▸ Exercise description:
Below are entries; tally how many lines hold the string "down" and answer with only that figure.

▸ Records for the task:
BEGIN

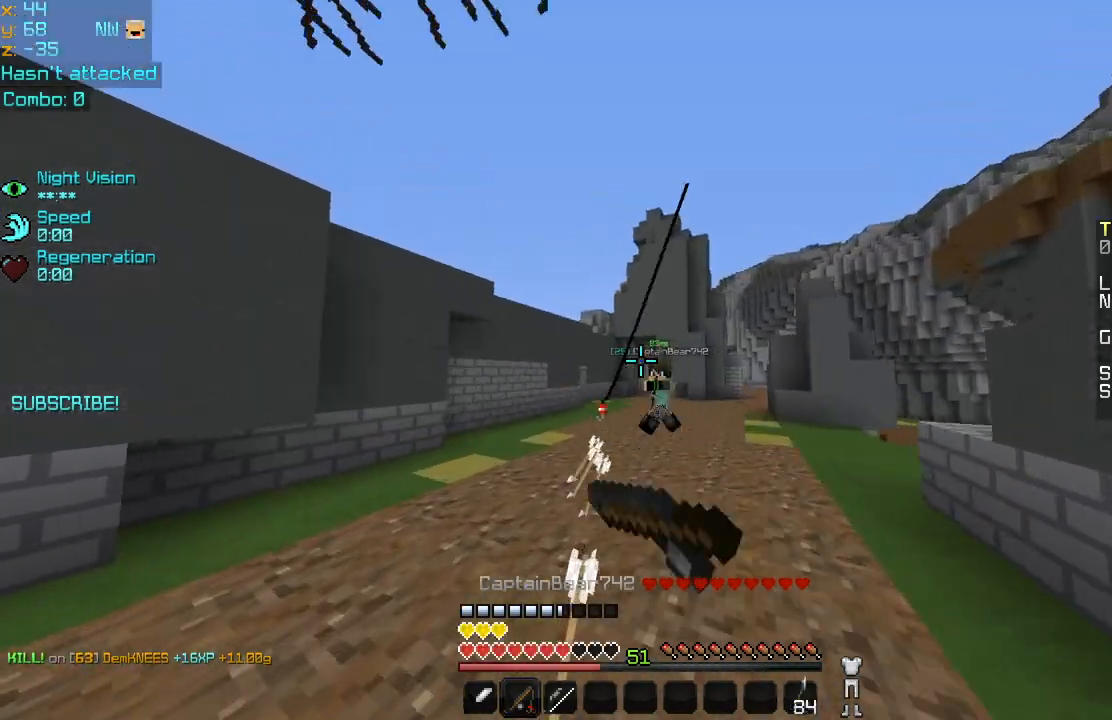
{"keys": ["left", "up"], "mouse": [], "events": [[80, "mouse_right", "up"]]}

END
BEGIN

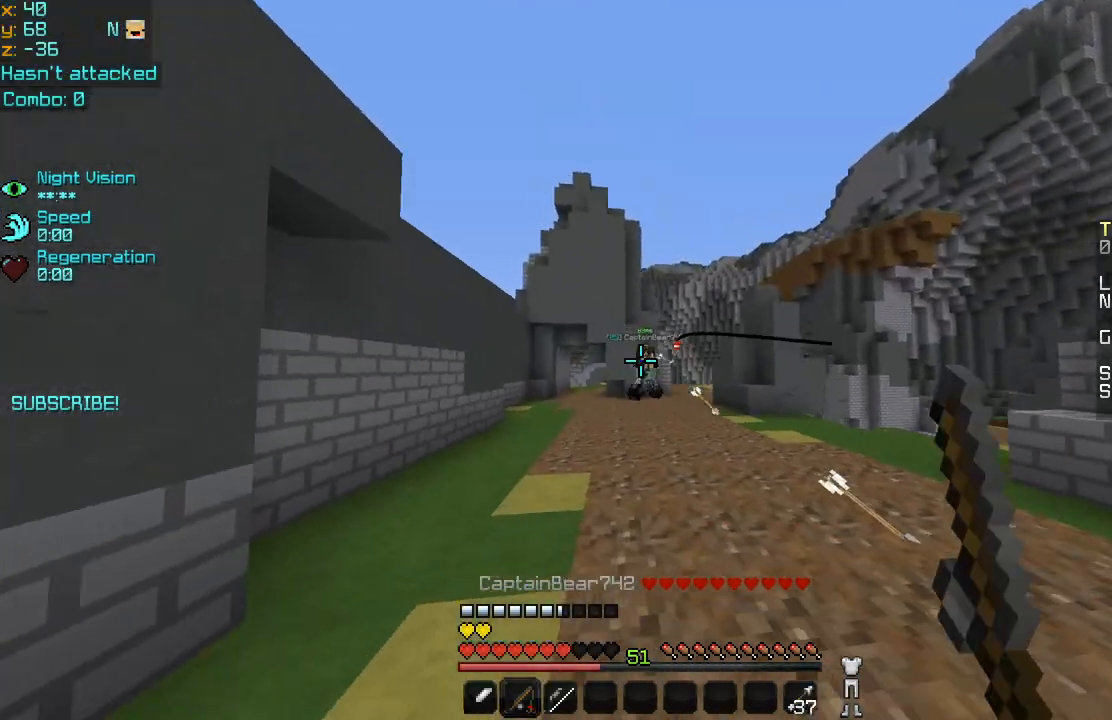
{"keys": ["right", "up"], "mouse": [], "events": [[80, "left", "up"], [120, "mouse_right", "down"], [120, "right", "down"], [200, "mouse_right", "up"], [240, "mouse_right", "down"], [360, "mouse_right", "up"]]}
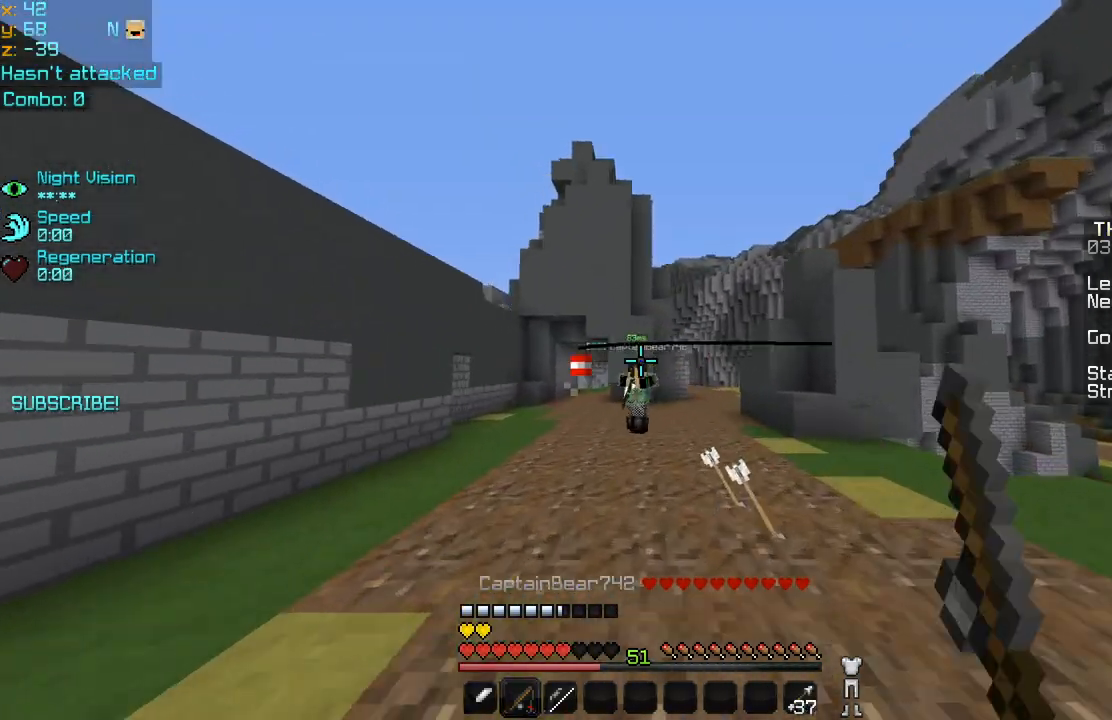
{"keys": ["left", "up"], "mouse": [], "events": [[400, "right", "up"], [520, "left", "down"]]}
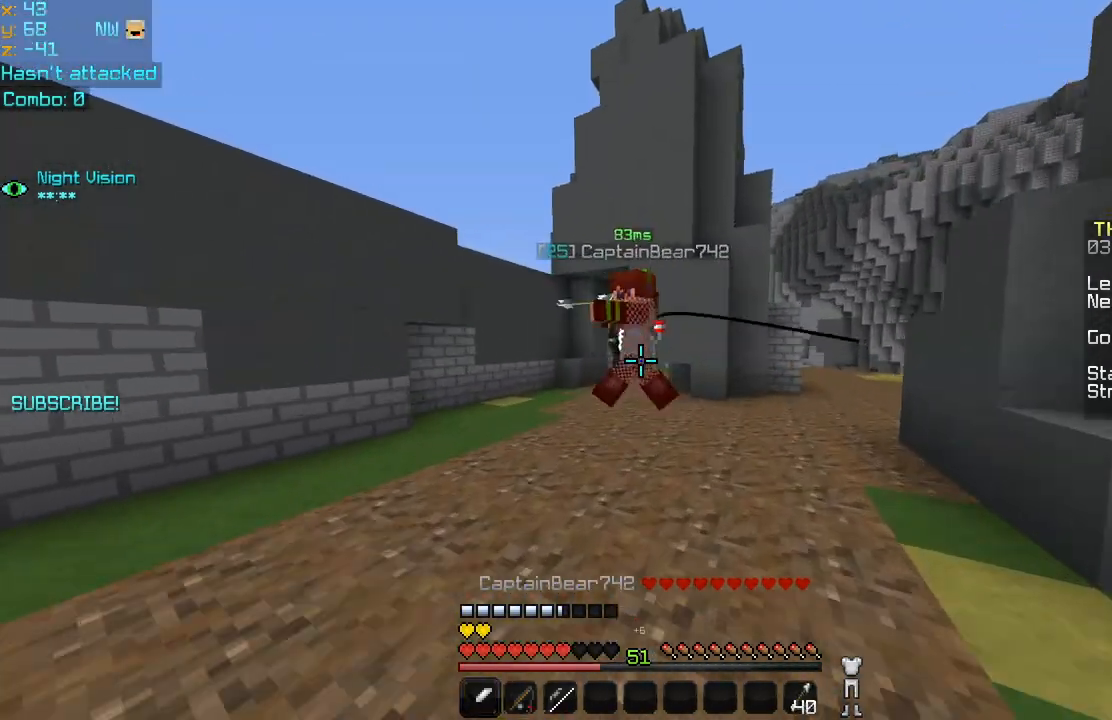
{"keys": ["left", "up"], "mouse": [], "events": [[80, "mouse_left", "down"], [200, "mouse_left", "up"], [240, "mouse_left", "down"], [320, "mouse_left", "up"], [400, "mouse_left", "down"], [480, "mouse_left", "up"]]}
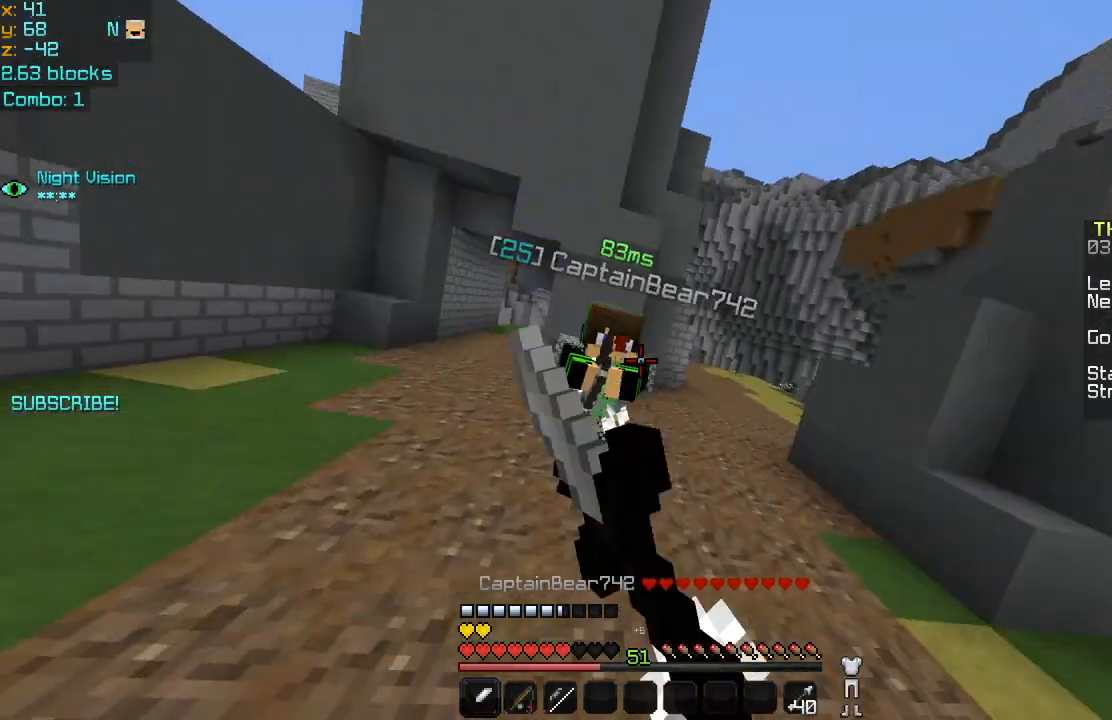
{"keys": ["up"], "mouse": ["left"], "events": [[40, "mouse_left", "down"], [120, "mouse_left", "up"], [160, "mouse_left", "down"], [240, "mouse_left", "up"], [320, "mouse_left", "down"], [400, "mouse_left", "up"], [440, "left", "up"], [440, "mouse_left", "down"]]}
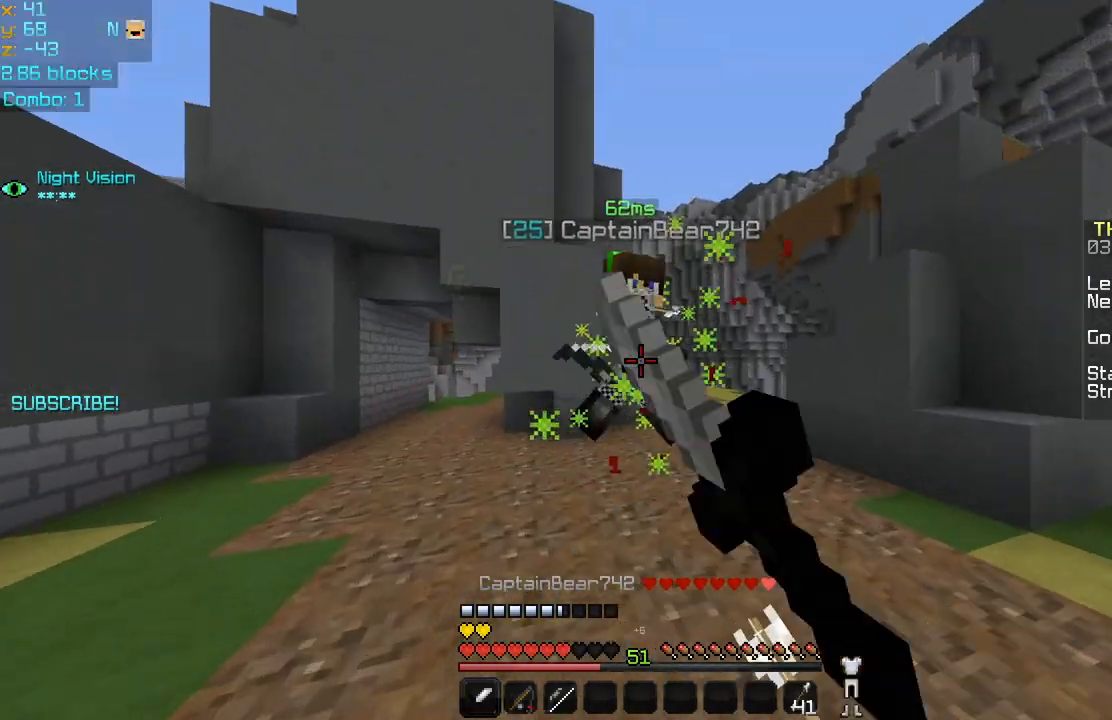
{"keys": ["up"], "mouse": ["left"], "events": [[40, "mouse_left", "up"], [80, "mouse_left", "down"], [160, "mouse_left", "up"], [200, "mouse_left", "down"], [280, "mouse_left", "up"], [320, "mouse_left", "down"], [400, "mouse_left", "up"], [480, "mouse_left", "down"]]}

END

▸ Answer to this problem:
5